EXERCISE DESCRIPTION: Put every line from the start of the records through the line containing "der Behandlung von neurologischen", that line included, into a Markdown table with the columns Row and Line, skipping blank lines.

Stored data entries
* * * *

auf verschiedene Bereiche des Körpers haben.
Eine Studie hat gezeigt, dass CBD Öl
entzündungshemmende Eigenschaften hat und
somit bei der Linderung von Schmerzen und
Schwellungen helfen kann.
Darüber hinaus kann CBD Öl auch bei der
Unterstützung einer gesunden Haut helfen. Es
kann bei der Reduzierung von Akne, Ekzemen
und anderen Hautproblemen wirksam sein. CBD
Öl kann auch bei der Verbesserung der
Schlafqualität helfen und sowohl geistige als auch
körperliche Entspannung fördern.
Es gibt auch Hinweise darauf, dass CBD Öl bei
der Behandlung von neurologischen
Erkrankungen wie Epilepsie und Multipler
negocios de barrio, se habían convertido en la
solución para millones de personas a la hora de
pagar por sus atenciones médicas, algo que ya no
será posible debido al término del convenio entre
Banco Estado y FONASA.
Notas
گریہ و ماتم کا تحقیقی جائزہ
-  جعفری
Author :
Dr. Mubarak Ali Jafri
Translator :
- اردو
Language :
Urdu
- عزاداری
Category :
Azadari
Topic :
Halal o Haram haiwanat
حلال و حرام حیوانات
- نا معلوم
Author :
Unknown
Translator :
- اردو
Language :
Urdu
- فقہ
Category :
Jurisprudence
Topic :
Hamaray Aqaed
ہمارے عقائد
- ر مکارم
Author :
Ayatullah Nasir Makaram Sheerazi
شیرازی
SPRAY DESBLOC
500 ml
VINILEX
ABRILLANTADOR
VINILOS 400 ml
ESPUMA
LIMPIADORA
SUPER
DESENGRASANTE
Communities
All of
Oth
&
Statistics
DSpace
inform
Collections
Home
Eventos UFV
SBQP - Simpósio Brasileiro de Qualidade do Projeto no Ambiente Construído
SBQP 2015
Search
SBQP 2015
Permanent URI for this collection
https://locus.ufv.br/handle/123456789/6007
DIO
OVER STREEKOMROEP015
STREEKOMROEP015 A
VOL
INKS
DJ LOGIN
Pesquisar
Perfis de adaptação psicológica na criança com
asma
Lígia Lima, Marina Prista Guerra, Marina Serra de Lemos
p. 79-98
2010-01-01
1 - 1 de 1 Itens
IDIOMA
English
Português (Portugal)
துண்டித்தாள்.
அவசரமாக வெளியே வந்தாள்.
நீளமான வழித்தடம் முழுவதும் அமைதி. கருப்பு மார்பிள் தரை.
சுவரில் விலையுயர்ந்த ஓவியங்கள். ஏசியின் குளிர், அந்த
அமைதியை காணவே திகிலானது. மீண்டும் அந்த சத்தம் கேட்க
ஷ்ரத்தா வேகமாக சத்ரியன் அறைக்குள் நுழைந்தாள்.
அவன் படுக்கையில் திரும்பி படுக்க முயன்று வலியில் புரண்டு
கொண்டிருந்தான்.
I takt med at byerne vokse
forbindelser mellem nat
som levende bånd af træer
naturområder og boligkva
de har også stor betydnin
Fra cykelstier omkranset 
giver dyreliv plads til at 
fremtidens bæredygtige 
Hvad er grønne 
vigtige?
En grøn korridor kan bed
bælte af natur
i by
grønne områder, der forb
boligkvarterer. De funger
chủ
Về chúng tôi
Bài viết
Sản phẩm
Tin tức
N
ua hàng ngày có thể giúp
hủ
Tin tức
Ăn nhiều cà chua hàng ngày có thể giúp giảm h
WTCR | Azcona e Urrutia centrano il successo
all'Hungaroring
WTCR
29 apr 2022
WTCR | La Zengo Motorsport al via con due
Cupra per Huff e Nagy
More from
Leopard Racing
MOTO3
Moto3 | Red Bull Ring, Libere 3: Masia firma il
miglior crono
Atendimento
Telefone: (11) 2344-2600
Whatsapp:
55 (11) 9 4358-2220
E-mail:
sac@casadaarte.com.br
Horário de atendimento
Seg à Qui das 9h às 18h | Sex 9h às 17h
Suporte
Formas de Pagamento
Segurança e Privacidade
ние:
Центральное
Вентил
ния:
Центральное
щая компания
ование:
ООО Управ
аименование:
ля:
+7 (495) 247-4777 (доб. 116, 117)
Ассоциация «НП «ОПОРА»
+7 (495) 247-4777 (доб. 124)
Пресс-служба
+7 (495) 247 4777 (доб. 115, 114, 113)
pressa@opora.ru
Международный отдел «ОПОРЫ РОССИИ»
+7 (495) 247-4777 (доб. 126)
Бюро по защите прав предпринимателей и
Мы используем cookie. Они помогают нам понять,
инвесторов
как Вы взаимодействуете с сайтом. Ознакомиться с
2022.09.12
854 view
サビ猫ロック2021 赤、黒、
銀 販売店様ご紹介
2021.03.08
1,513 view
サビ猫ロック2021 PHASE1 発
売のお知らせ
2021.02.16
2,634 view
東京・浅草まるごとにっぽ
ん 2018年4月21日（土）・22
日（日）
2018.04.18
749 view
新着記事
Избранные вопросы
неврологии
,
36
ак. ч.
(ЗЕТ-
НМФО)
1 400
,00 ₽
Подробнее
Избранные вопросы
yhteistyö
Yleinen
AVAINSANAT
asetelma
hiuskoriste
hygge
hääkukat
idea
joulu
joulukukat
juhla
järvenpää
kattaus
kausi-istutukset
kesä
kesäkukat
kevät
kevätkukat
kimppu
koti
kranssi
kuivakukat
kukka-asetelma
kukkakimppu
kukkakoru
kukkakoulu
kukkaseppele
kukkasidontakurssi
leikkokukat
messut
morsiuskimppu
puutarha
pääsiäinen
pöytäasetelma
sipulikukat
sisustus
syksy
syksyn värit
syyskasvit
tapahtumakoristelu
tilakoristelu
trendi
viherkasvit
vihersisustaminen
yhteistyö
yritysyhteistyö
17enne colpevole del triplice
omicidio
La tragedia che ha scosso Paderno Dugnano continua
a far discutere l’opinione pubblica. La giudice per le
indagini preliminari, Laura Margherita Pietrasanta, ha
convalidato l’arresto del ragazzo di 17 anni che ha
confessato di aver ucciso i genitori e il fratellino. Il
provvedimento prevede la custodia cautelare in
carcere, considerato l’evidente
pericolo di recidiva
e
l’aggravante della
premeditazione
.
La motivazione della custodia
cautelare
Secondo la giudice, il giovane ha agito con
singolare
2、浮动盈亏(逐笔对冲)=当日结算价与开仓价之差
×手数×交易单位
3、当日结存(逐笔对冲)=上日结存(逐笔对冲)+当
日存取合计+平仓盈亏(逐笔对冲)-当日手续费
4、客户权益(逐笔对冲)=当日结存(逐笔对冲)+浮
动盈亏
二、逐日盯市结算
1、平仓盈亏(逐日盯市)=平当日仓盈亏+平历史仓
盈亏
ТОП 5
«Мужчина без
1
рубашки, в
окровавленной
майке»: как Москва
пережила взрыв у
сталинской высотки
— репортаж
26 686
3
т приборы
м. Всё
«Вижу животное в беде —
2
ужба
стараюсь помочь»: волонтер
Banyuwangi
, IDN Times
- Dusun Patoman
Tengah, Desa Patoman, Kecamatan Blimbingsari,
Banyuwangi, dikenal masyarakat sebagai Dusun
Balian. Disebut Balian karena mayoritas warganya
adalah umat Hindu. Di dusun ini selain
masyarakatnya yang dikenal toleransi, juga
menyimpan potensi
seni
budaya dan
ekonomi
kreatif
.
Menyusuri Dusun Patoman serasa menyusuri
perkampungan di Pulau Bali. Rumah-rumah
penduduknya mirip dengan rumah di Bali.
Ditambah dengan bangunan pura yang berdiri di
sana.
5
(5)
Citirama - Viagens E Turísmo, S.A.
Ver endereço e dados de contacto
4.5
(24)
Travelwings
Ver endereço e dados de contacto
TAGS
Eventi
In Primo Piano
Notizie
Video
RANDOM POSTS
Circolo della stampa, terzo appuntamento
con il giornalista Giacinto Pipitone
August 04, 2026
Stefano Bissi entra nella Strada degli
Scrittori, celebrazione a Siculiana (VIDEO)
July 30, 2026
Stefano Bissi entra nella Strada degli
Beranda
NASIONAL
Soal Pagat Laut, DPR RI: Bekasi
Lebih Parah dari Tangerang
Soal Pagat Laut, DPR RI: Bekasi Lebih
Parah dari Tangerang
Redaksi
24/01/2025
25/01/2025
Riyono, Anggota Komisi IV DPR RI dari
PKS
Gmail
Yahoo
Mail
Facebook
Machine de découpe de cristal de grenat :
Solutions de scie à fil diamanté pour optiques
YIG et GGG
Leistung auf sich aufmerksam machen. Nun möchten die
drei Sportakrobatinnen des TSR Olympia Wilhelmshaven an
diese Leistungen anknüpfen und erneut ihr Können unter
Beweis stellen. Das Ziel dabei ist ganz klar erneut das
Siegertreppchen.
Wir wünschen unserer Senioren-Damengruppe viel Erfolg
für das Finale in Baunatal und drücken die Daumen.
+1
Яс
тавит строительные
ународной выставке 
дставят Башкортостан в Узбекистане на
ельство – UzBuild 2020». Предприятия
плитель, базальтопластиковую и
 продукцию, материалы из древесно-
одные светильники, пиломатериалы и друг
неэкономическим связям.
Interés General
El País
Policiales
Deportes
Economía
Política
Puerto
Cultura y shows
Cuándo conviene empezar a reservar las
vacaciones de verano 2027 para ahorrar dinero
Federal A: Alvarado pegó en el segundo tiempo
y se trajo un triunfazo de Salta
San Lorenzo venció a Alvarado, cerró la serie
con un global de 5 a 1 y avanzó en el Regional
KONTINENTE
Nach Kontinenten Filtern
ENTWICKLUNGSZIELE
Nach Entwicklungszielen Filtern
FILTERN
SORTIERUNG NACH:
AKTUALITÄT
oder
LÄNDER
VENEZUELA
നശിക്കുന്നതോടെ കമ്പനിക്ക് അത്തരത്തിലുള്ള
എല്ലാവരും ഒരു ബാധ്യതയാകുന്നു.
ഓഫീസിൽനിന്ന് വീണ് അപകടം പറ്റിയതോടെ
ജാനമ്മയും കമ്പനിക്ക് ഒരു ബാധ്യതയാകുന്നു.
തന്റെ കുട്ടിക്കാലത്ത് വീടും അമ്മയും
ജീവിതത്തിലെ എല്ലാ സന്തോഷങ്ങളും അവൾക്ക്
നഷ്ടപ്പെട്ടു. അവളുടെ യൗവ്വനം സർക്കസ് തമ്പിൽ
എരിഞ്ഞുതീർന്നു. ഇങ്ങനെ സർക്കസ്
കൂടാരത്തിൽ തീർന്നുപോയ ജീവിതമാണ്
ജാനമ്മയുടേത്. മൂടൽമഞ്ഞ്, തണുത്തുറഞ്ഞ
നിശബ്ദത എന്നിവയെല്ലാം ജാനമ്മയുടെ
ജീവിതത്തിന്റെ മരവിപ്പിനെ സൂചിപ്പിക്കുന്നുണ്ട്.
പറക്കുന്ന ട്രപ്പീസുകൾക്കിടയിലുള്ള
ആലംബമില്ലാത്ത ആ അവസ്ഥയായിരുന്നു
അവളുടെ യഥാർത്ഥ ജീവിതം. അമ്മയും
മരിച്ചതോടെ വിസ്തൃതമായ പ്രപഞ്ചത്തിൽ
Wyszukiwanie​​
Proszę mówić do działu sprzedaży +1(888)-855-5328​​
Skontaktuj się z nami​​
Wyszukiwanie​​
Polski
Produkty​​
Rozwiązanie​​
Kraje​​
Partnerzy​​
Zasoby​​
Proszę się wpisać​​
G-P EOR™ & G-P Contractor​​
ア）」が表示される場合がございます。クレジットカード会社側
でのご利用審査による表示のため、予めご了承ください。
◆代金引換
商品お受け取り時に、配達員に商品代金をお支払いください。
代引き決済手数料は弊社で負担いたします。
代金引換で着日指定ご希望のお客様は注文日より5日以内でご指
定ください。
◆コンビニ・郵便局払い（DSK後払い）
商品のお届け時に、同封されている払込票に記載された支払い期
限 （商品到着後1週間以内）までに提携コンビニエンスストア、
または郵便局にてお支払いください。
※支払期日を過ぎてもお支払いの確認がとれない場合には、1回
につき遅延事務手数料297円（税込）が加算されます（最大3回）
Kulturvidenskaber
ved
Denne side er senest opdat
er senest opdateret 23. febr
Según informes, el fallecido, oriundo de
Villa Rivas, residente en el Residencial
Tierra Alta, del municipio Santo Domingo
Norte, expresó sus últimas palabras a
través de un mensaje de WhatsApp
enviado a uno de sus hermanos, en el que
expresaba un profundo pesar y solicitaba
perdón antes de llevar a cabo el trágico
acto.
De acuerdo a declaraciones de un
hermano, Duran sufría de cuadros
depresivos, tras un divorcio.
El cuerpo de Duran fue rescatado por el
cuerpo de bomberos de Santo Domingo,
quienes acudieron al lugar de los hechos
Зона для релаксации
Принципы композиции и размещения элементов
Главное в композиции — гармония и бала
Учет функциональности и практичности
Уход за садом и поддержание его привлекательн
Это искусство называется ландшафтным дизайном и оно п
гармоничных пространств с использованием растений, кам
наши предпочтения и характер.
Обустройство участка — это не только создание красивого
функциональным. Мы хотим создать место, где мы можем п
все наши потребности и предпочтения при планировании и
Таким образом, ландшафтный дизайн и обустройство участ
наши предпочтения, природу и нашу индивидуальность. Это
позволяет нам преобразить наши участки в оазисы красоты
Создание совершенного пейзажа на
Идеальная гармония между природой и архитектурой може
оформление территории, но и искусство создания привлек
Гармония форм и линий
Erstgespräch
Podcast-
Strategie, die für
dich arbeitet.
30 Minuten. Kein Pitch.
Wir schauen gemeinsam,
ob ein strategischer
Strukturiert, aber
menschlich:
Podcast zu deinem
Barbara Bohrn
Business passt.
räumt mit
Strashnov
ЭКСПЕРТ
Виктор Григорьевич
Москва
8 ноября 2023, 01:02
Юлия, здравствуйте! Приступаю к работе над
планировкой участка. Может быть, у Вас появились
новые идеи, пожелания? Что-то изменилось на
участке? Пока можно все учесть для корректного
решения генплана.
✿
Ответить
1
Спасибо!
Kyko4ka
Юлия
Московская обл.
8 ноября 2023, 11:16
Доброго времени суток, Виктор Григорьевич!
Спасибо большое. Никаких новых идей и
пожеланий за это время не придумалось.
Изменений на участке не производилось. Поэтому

* * * *

REPLY TO THE EXERCISE:
| Row | Line |
|---|---|
| 1 | auf verschiedene Bereiche des Körpers haben. |
| 2 | Eine Studie hat gezeigt, dass CBD Öl |
| 3 | entzündungshemmende Eigenschaften hat und |
| 4 | somit bei der Linderung von Schmerzen und |
| 5 | Schwellungen helfen kann. |
| 6 | Darüber hinaus kann CBD Öl auch bei der |
| 7 | Unterstützung einer gesunden Haut helfen. Es |
| 8 | kann bei der Reduzierung von Akne, Ekzemen |
| 9 | und anderen Hautproblemen wirksam sein. CBD |
| 10 | Öl kann auch bei der Verbesserung der |
| 11 | Schlafqualität helfen und sowohl geistige als auch |
| 12 | körperliche Entspannung fördern. |
| 13 | Es gibt auch Hinweise darauf, dass CBD Öl bei |
| 14 | der Behandlung von neurologischen |